_INSTRUCTIONS FOR THE TASK_. Rewrite every one of the items below without the pictures, substituting "identified by" for "determined by" wherever it occurs and leaving everything else unchanged.

_Collected data_.
--------------------------------
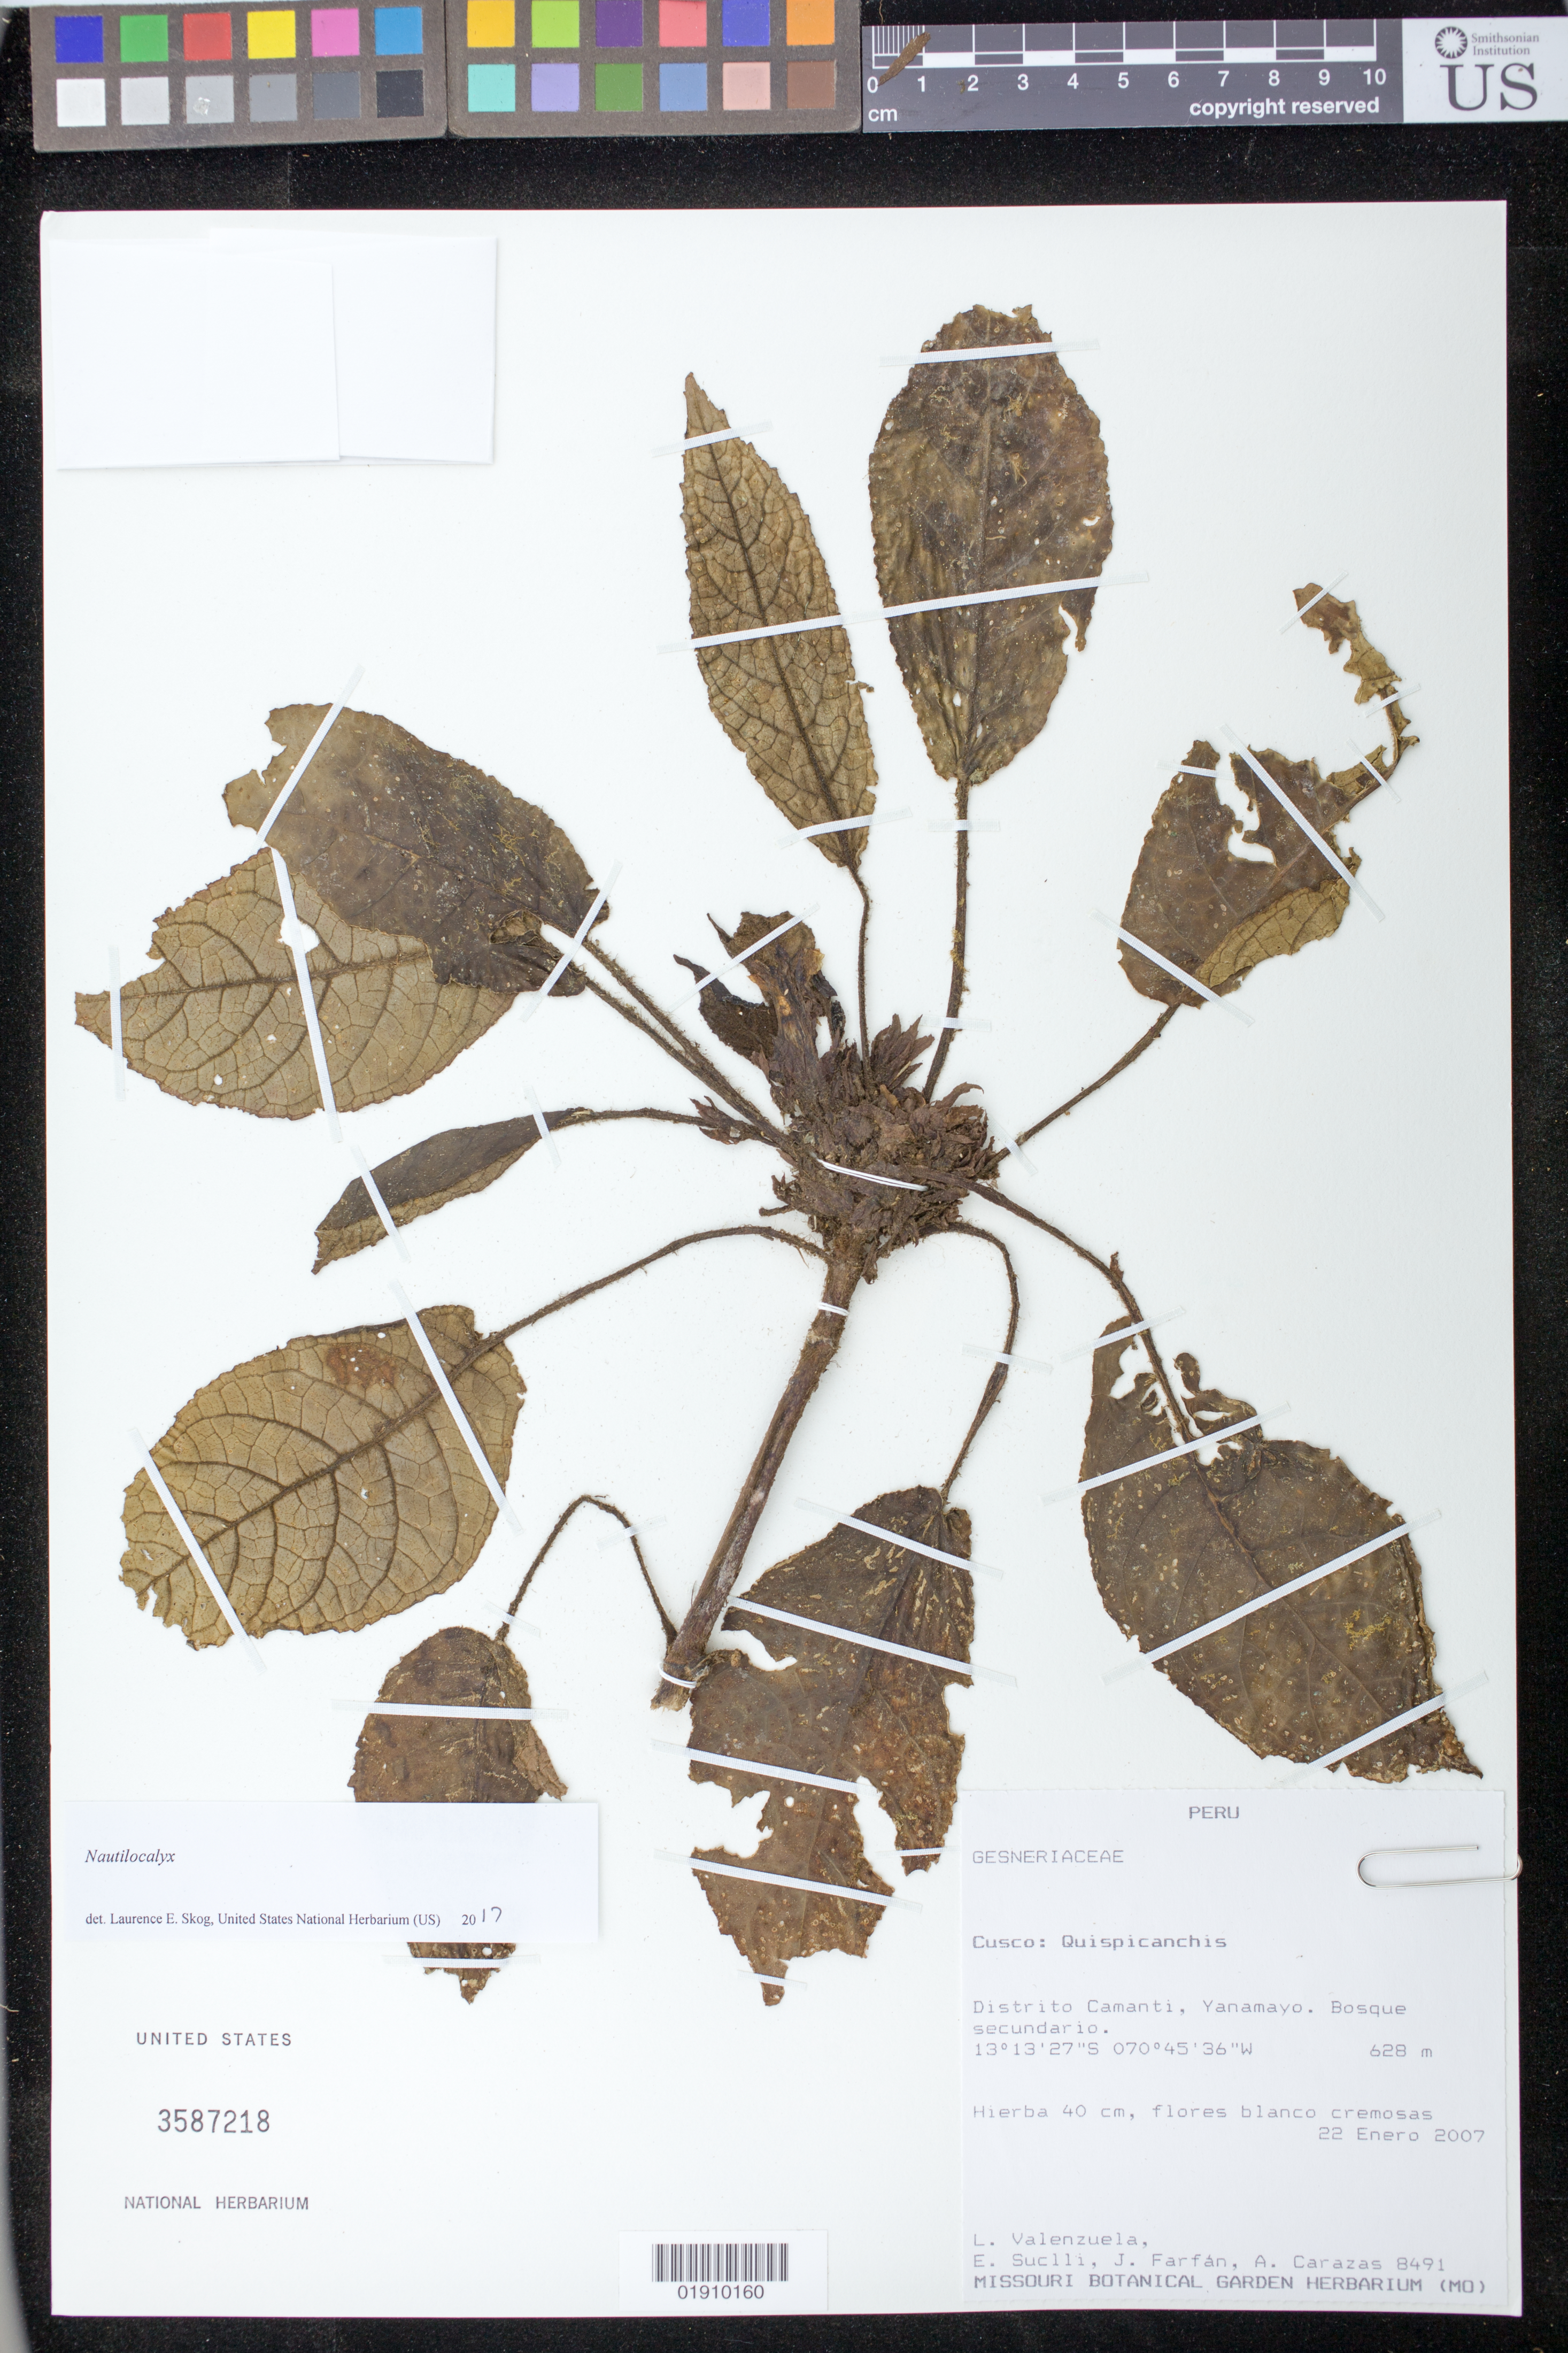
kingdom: Plantae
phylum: Tracheophyta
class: Magnoliopsida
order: Lamiales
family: Gesneriaceae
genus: Nautilocalyx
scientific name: Nautilocalyx sp.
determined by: Skog, Laurence E.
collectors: L. Valenzuela, E. Suclli, J. Farfán & A. Carazas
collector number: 8491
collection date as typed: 22 Enero 2007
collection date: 2007-01-22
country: Peru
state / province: Cusco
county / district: Quispicanchis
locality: Distrito Camanti, Yanamayo.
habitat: Bosque secundario.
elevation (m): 628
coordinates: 13 13 27 S, 070 45 36 W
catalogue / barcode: US 3587218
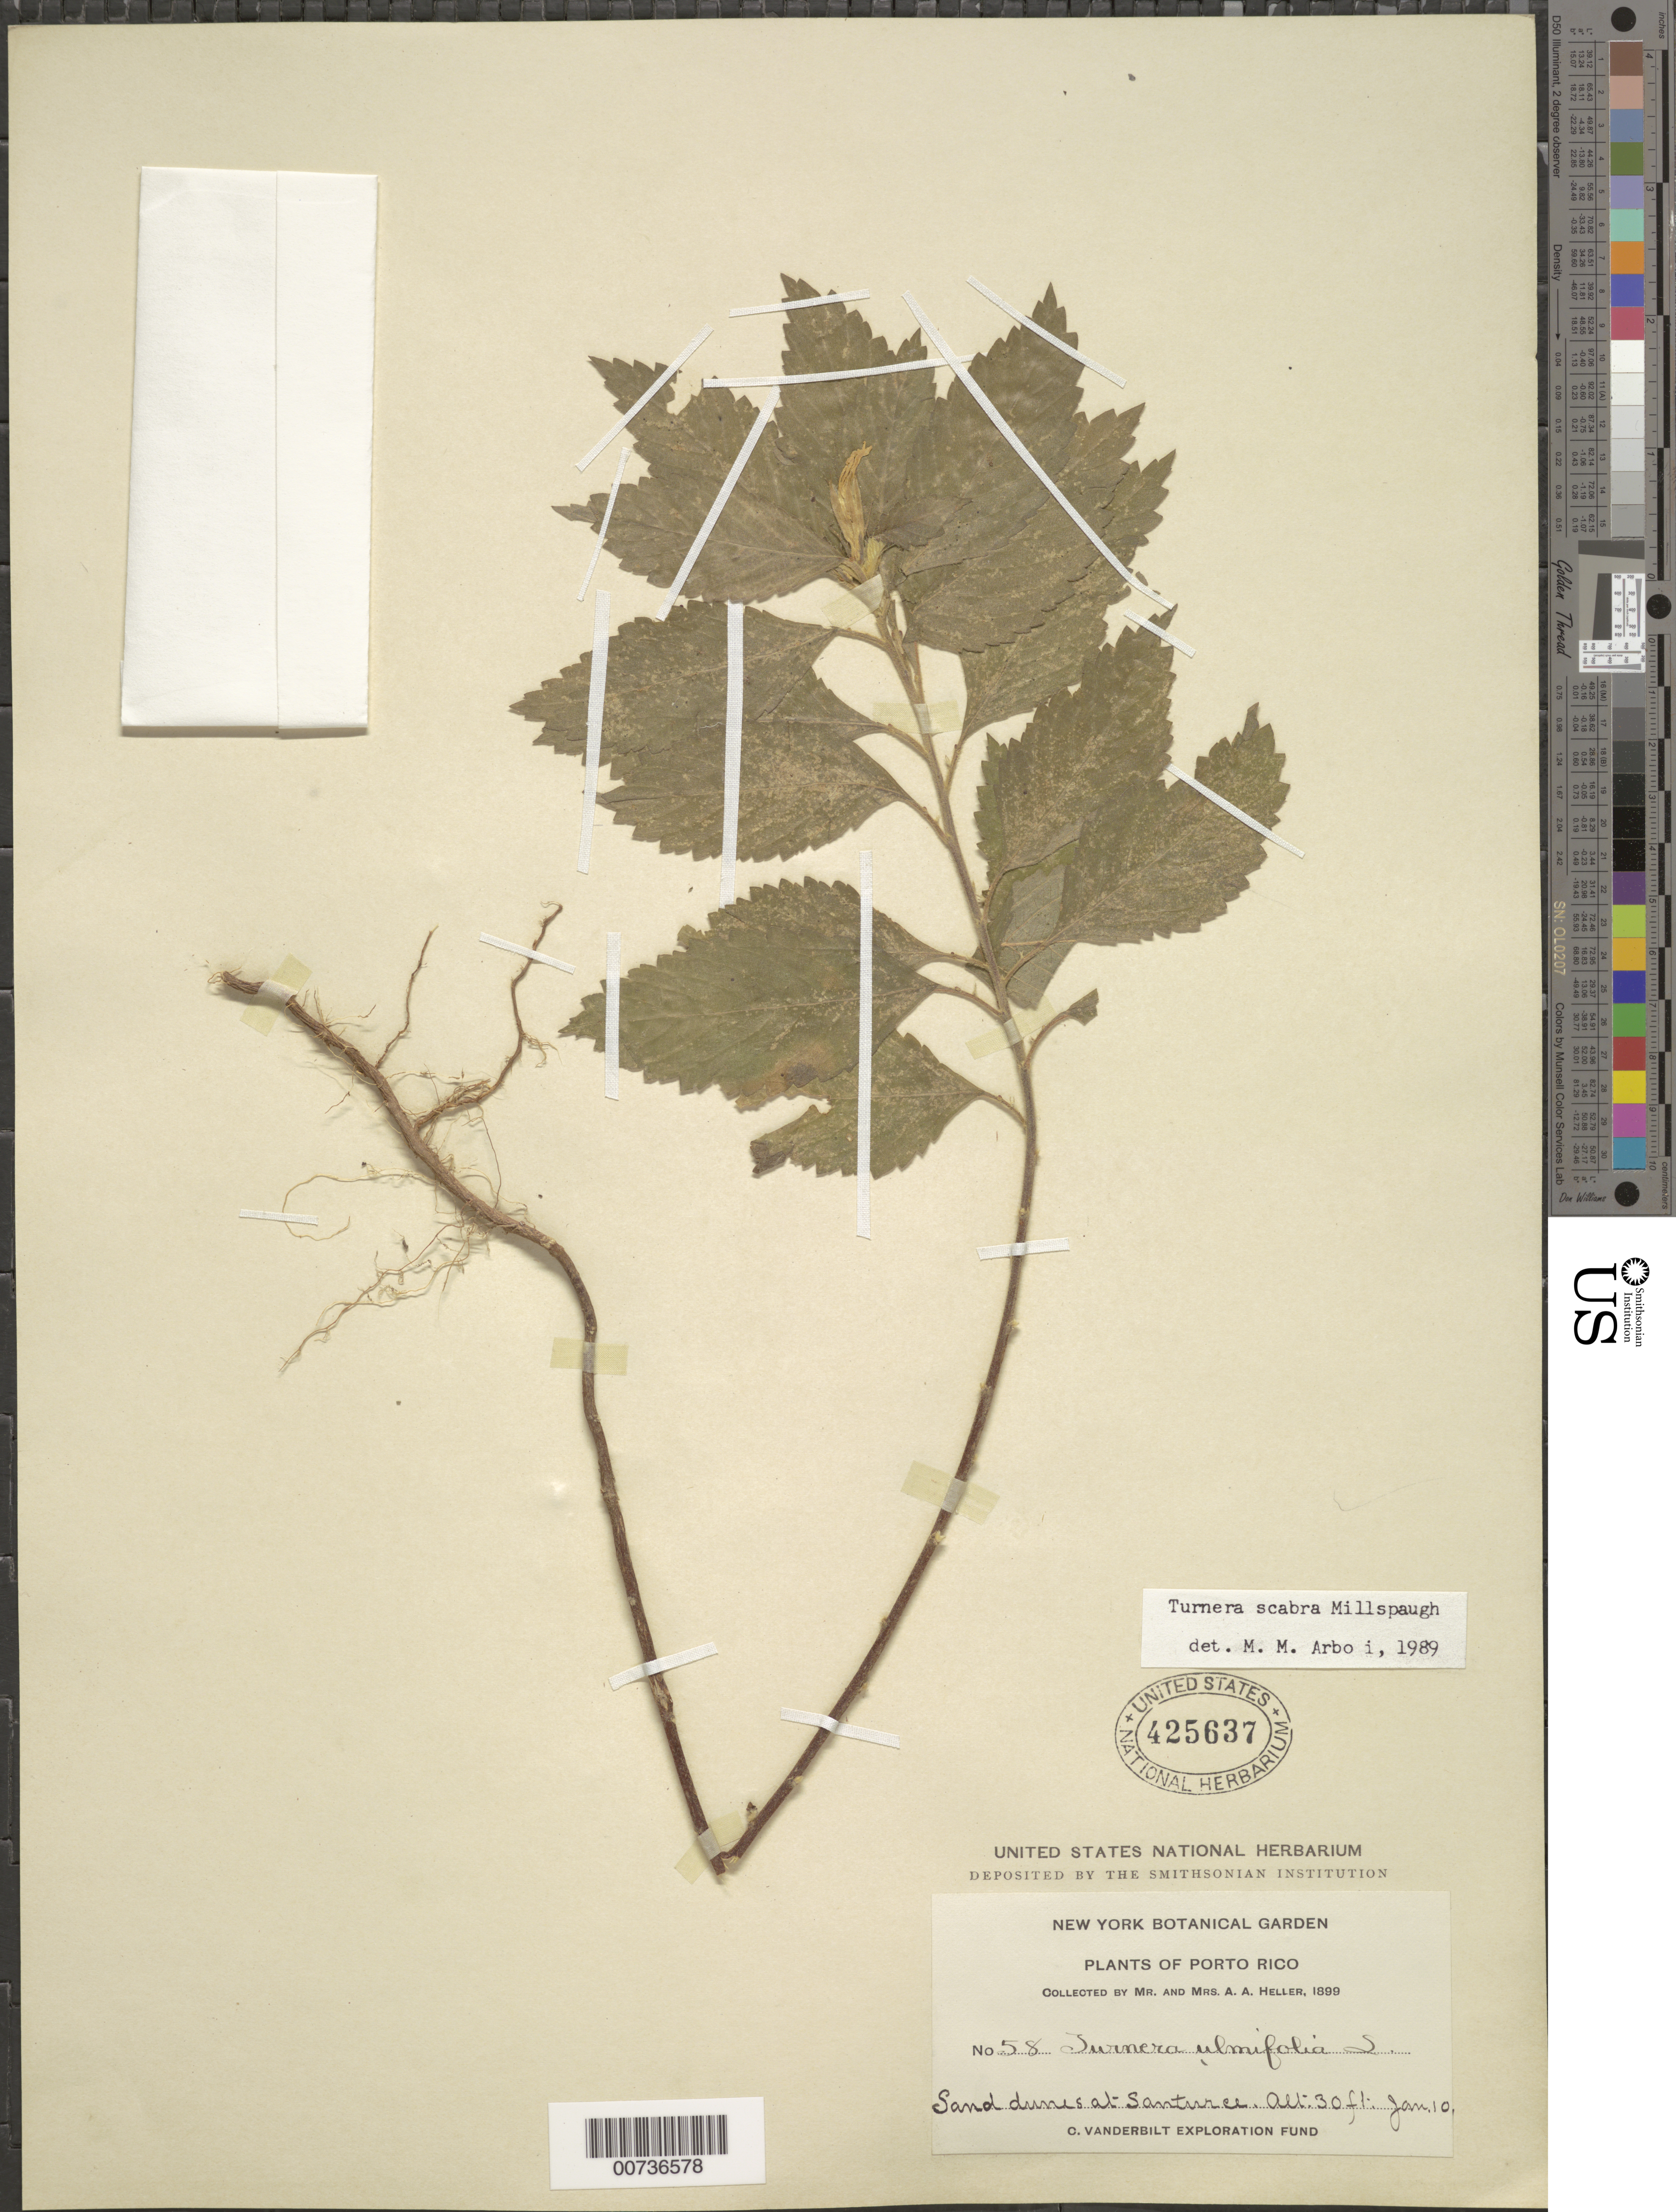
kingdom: Plantae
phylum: Tracheophyta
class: Magnoliopsida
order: Malpighiales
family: Turneraceae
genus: Turnera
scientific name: Turnera scabra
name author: Millsp.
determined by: Arbo, M. M.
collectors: A. A. Heller & E. G. Heller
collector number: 58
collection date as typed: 10 Jan 1899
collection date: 1899-01-10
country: Puerto Rico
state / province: San Juan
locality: Santurce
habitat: Sand dunes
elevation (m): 9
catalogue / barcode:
--------------------------------
_WRITTEN SOLUTION_.
kingdom: Plantae
phylum: Tracheophyta
class: Magnoliopsida
order: Lamiales
family: Gesneriaceae
genus: Nautilocalyx
scientific name: Nautilocalyx sp.
identified by: Skog, Laurence E.
collectors: L. Valenzuela, E. Suclli, J. Farfán & A. Carazas
collector number: 8491
collection date as typed: 22 Enero 2007
collection date: 2007-01-22
country: Peru
state / province: Cusco
county / district: Quispicanchis
locality: Distrito Camanti, Yanamayo.
habitat: Bosque secundario.
elevation (m): 628
coordinates: 13 13 27 S, 070 45 36 W
catalogue / barcode: US 3587218
kingdom: Plantae
phylum: Tracheophyta
class: Magnoliopsida
order: Malpighiales
family: Turneraceae
genus: Turnera
scientific name: Turnera scabra
name author: Millsp.
identified by: Arbo, M. M.
collectors: A. A. Heller & E. G. Heller
collector number: 58
collection date as typed: 10 Jan 1899
collection date: 1899-01-10
country: Puerto Rico
state / province: San Juan
locality: Santurce
habitat: Sand dunes
elevation (m): 9
catalogue / barcode:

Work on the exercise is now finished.